Real-time inference¶
Deploy the predictor as a SageMaker endpoint with deploy():
cloud_predictor.deploy(
instance_type="ml.m5.2xlarge",
)
Optionally, you can also attach to a deployed endpoint with attach_endpoint():
cloud_predictor.attach_endpoint(endpoint="ENDPOINT_NAME")
Send requests to the endpoint with predict_real_time(), which returns a pandas Series of predictions:
result = cloud_predictor.predict_real_time("test.csv") # DataFrame, local path, or S3 URL
# 0 dog
# 1 cat
# 2 cat
# Name: label, dtype: object
For class probabilities, use predict_proba_real_time(), which returns a DataFrame with one column per class:
result = cloud_predictor.predict_proba_real_time("test.csv")
# dog cat
# 0 0.682754 0.317246
# 1 0.195782 0.804218
# 2 0.372283 0.627717
Make sure you clean up the endpoint with cleanup_deployment():
cloud_predictor.cleanup_deployment()
To check whether an endpoint is currently attached, call info() and look for the endpoint key in the returned dict.
Invoke the endpoint without AutoGluon-Cloud¶
The deployed endpoint is a normal SageMaker endpoint, and you can invoke it through other methods. For example, to invoke it with boto3 directly:
import boto3
client = boto3.client('sagemaker-runtime')

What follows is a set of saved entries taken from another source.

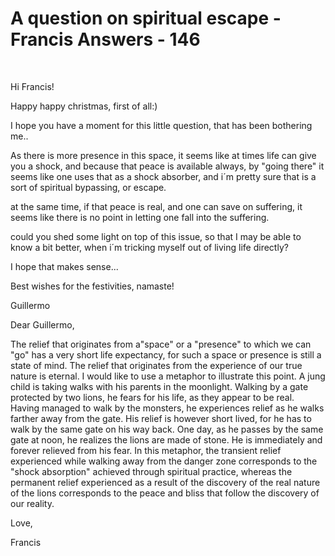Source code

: # A question on spiritual escape - Francis Answers - 146

&nbsp;

Hi Francis!

Happy happy christmas, first of all:)&nbsp;

I hope you have a moment for this little question, that has been bothering me..

As there is more presence in this space, it seems like at times life can give you a shock, and because that peace is available always, by &quot;going there&quot; it seems like one uses that as a shock absorber, and i&acute;m pretty sure that is a sort of spiritual bypassing, or escape.

at the same time, if that peace is real, and one can save on suffering, it seems like there is no point in letting one fall into the suffering.&nbsp;

could you shed some light on top of this issue, so that I may be able to know a bit better, when i&acute;m tricking myself out of living life directly?

I hope that makes sense...

Best wishes for the festivities, namaste!

Guillermo

Dear Guillermo,

The relief that originates from a&quot;space&quot; or a &quot;presence&quot; to which we can &quot;go&quot; has a very short life expectancy, for such a space or presence is still a state of mind. The relief that originates from the experience of our true nature is eternal. I would like to use a metaphor to illustrate this point. A jung child is taking walks with his parents in the moonlight. Walking by a gate protected by two lions, he fears for his life, as they appear to be real. Having managed to walk by the monsters, he experiences relief as he walks farther away from the gate. His relief is however short lived, for he has to walk by the same gate on his way back. One day, as he passes by the same gate at noon, he realizes the lions are made of stone. He is immediately and forever relieved from his fear. In this metaphor, the transient relief experienced while walking away from the danger zone corresponds to the &quot;shock absorption&quot; achieved through spiritual practice, whereas the permanent relief experienced as a result of the discovery of the real nature of the lions corresponds to the peace and bliss that follow the discovery of our reality.

Love,

Francis




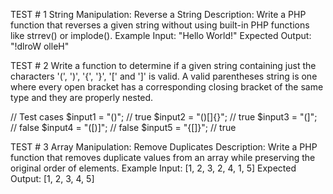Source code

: TEST # 1
String Manipulation: Reverse a String
Description: Write a PHP function that reverses a given string without using built-in PHP functions like strrev() or implode().
Example Input: "Hello World!"
Expected Output: "!dlroW olleH"

TEST # 2
Write a function to determine if a given string containing just the characters '(', ')', '{', '}', '[' and ']' is valid. A valid parentheses string is one where every open bracket has a corresponding closing bracket of the same type and they are properly nested.

// Test cases
$input1 = "()"; // true
$input2 = "()[]{}"; // true
$input3 = "(]"; // false
$input4 = "([)]"; // false
$input5 = "{[]}"; // true

TEST # 3
Array Manipulation: Remove Duplicates
Description: Write a PHP function that removes duplicate values from an array while preserving the original order of elements.
Example Input: [1, 2, 3, 2, 4, 1, 5]
Expected Output: [1, 2, 3, 4, 5]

response = client.invoke_endpoint(
EndpointName=ENDPOINT_NAME,
ContentType='text/csv',
Accept='application/json',
Body=test_data.to_csv()
)
#: Print the model endpoint's output.
print(response['Body'].read().decode())
Batch inference¶
To score a dataset as a one-off job, use predict(). It returns a pandas Series of predictions:
result = cloud_predictor.predict(
"test.csv", # DataFrame, local path, or S3 URL (CSV/Parquet)
instance_type="ml.m5.2xlarge",
)
# 0 dog
# 1 cat
# 2 cat
# Name: label, dtype: object
For class probabilities, use predict_proba(). With include_predict=True (the default) it returns a (predictions, probabilities) tuple — useful because it avoids the cost of a second batch job. Pass include_predict=False to get the probabilities DataFrame alone:
predictions, probabilities = cloud_predictor.predict_proba(
"test.csv",
include_predict=True,
instance_type="ml.m5.2xlarge",
)
# predictions:
# 0 dog
# 1 cat
# 2 cat
# Name: label, dtype: object
#
# probabilities:
# dog cat
# 0 0.682754 0.317246
# 1 0.195782 0.804218
# 2 0.372283 0.627717
Inspect predictor state¶
To retrieve general info about a CloudPredictor, call info():
cloud_predictor.info()
It will output a dict similar to this:
{
'local_output_path': '/home/ubuntu/XXX/demo/AutogluonCloudPredictor/ag-20221111_174928',
'cloud_output_path': 's3://XXX/tabular-demo',
'fit_job': {
'name': 'ag-cloudpredictor-1668188968-e5c3',
'status': 'Completed',
'framework_version': '0.6.1',
'artifact_path': 's3://XXX/tabular-demo/model/ag-cloudpredictor-1668188968-e5c3/output/model.tar.gz'
},
'recent_transform_job': {
'name': 'ag-cloudpredictor-1668189393-e95c',
'status': 'Completed',
'result_path': 's3://XXX/tabular-demo/batch_transform/2022-11-11-17-56-33-991/results/test.csv.out'
},
'transform_jobs': ['ag-cloudpredictor-1668189393-e95c'],
'endpoint': 'ag-cloudpredictor-1668189208-d23b'
}
Download the trained predictor¶
You can convert the CloudPredictor trained on SageMaker into a local AutoGluon predictor with to_local_predictor(), as long as you have the same version of AutoGluon installed locally.
local_predictor = cloud_predictor.to_local_predictor(
save_path="PATH" # If not specified, CloudPredictor will create one.
) # local_predictor would be a TabularPredictor
to_local_predictor() downloads the trained model tarball, expands it to your local disk, and loads it as the corresponding AutoGluon predictor.